Member Reviews
This is Eric Vuillard's sarcastic take on France's Indochina debacle. It sounds fascinating but it wasn't.
In his typical scornful style, which after three of his books I can finally say I do not appreciate, he criticises the fat politicians of the Fourth Republic for their business entanglement and revolving door politics.
Vuillard's books are often described as Wikipedia entries, but I disagree: there is very little factual about them. It is precisely his strong political opinions that make it very hard to understand what really happened and that ultimately make you distrust Vuillard as narrating history rather than hammering home his views. For example: wars being fought over economic and business interests aren't exactly a new phenomenon, but Vuillard is pretending to be deeply offended by it and goes on ranting for the entire second half of the book.
I would have much preferred either a historical fiction (something like Robert Harris) or a real historical account of this in theory interesting historical episode, rather than this pamphlet where people are being ridiculed for pages because they are short or because they are fat or because they are bald, but where ultimately very little becomes clear.
Ultimately the result is a confused and shouty little book that leaves lots of questions as to the French errors in Indochina.
This is an extremely short book - 80 pages, and extremely specific in what it sets out to do: a retelling of the climactic episodes of the Indochina war between the French and Ho Chi Minh’s forces in the months leading up to the siefe of Dien Bien Phu. It’s not a fictional retelling, as all of the protagonists are the French politicians and military leaders who created such an ignominious failure. It’s not history either, as Vuillard goes into the thoughts and motives of characters in a way no historian would (unless described by the person themselves, and then only with caution). It’s not unlike a reconstruction of a crime: in this case multiple crimes, but chief amongst them industrial colonialism; incompetence and corruption in elected leaders; and military hubris. Vuillard explores how corporate capitalism from the banks, rubber companies and many others led to the desire to persist with colonial oppression by whatever means, and how the army were confident that they could prevail despite having no idea how to combat a mass guerilla army who knew the terrain. All roads ultimately lead to the French military leaders, who despite reading in their war manuals that making an entrenched camp in enemy territory was bound to end in disaster, do exactly that at Dien Bien Phu.

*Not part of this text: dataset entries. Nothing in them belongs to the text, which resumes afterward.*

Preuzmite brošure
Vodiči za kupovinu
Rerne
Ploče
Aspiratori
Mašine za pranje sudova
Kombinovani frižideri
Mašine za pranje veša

There are clear parallels with Suez that followed two years later - as ultimately a major European power is defeated strategically by a nationalist war of independence - and the USA looks on rather than come to the aid of an ally. In a fascinating side-note Vuillard follows the attempts of the French government to involve the USA, including the alleged offer by Dulles of ‘a few atomic bombs’. Hanging over all of this is the brutal irony that less than 20 years later the Americans would be facing their own catastrophic military failure in Vietnam.
Vuillard’s title is where he leaves the story - musing that it would have been better to admit defeat rather than expend thousand of (mainly Vietnamese and African) troops in useless combat to create an honourable exit. It’s a forensic and compelling read, shining a light on a murky period of French history and on Kindle (I read an ARC) you’ll be at the end almost before you know it.